Due petroliere in fiamme nel Golfo di Oman, una giapponese e una norvegese. Unità di salvataggio della marina iraniana, ma anche almeno un’altra nave, statunitense, intervengono, mettendo in salvo decine di uomini degli equipaggi. Teheran prima parla di un incidente, poi di un attacco. Media locali riferiscono d’esplosioni e incendi a bordo di entrambe le navi, il Telegraph precisa che una sarebbe stata colpita da un siluro. Il ministro del Commercio giapponese Hiroshige Seko convoca una riunione d’emergenza e afferma che le petroliere, engtrambe – pare – con destinazione Giappone, “sono state attaccate”.

Da chi? L’Arabia saudita, l’Oman e gli Usa lasciano intendere, e suggeriscono, che la responsabilità sarebbe iraniana (“Teheran provoca caos e morte da 40 anni”). Proprio nelle ore dell’episodio, c’è in visita a Teheran e incontra la guida suprema Ali Khamenei il premier giapponese Shinzo Abe. E’ il primo a recarsi in Iran dal 1979, cioè dai tempi della rivoluzione khomeinista.

E’ l’ennesimo sussulto di tensione dai contorni incerti, in una delle zone del Mondo dove il filo cui è appesa la pace è più sottile. Il mese scorso, c’era stato un altro attacco, nello Stretto di Hormuz, con rimpalli di responsabilità analoghi.

Secondo le fonti giapponesi, le due petroliere erano da poco uscite proprio dallo Stretto di Hormuz nel Golfo di Oman e facevano rotta verso il Giappone. Gli iraniani dicono di avere tratto in salvo 44 uomini, con unità che stazionavano nel tratto di mare antistante la provincia di Hormozgan, e di averli portati al porto di Bandar-e-Jask. La nave Usa Bainbridge avrebbe raccolto 21 marinai.

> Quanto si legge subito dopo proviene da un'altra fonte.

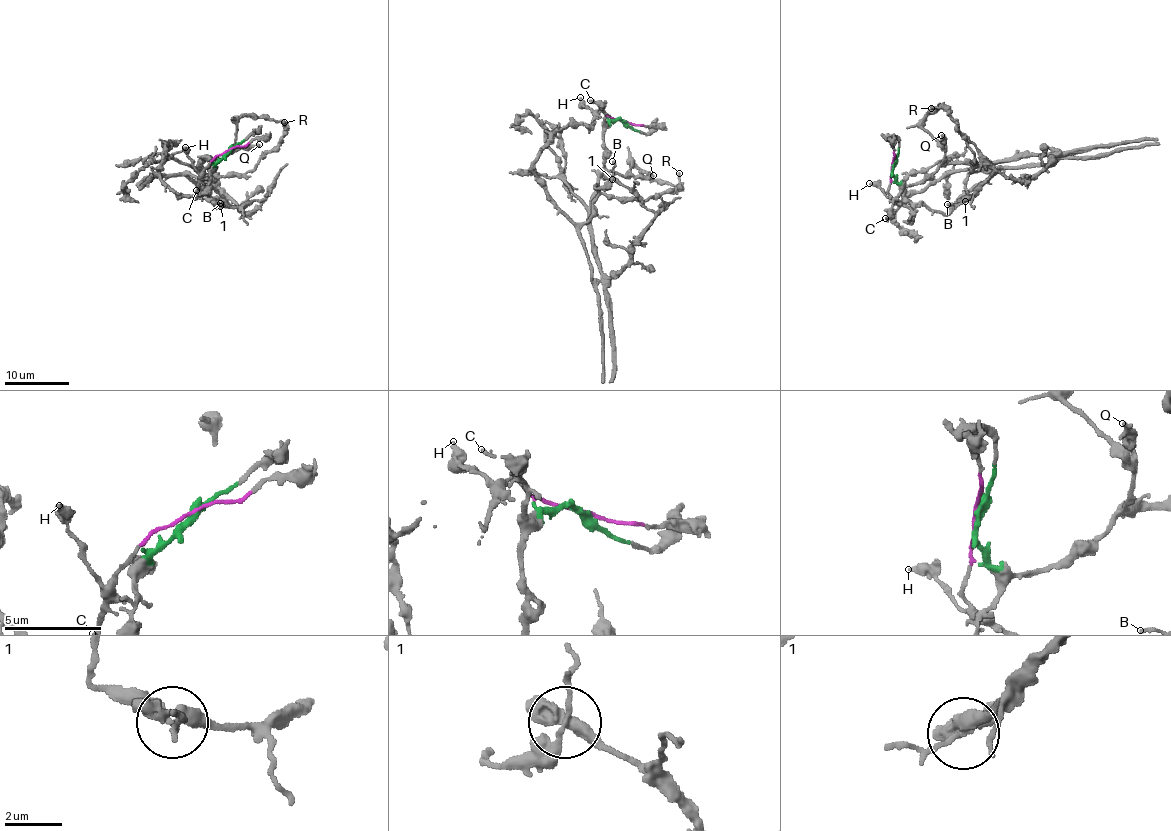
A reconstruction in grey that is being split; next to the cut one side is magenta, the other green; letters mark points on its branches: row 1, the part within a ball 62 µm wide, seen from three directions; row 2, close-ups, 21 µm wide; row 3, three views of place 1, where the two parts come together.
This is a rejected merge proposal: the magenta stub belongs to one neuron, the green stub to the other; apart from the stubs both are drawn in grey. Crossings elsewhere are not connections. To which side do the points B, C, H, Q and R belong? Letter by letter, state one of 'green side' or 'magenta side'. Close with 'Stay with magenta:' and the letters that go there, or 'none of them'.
B: magenta side
C: green side
H: magenta side
Q: green side
R: magenta side
Stay with magenta: B, H, R

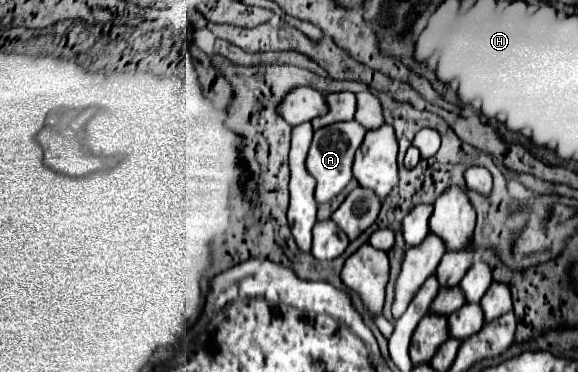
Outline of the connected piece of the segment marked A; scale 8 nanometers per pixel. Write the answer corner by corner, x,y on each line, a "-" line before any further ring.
349,120
349,122
337,122
331,126
325,126
313,134
313,144
311,144
311,150
307,156
307,170
317,180
315,200
319,204
335,198
353,178
353,174
351,174
353,154
361,146
365,132
367,130
361,124
357,124
355,120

Il Giappone importa la quasi totalità dei suoi consumi – tre milioni di barili giornalieri di greggio – dai Paesi del Golfo, specie dall’Arabia Saudita. Causa lo stop dei flussi dall’Iran, una conseguenza delle sanzioni reintrodotte dagli Stati Uniti, dopo la denuncia unilaterale dell’accordo nucleare, Tokyo ha aumentato le importazioni da altri produttori, come Emirati arabi uniti e Qatar: “Ho dato istruzioni perché il sistema delle forniture d’energia continui a funzionare e perché l’acquisizione d’informazioni prosegua”, dice il ministro Seko.

In una giornata scandita da dichiarazioni ufficiali anti-americane a Teheran e anti-iraniane a Riad, Mohammad Javad Zarif, ministro degli esteri iraniano, rileva su Twitter che “gli attacchi contro cargo legati al Giappone sono avvenuti mentre il premier Abe aveva con l’ayatollah Khamenei colloqui approfonditi e amichevoli … Tutto ciò è sospetto ….”.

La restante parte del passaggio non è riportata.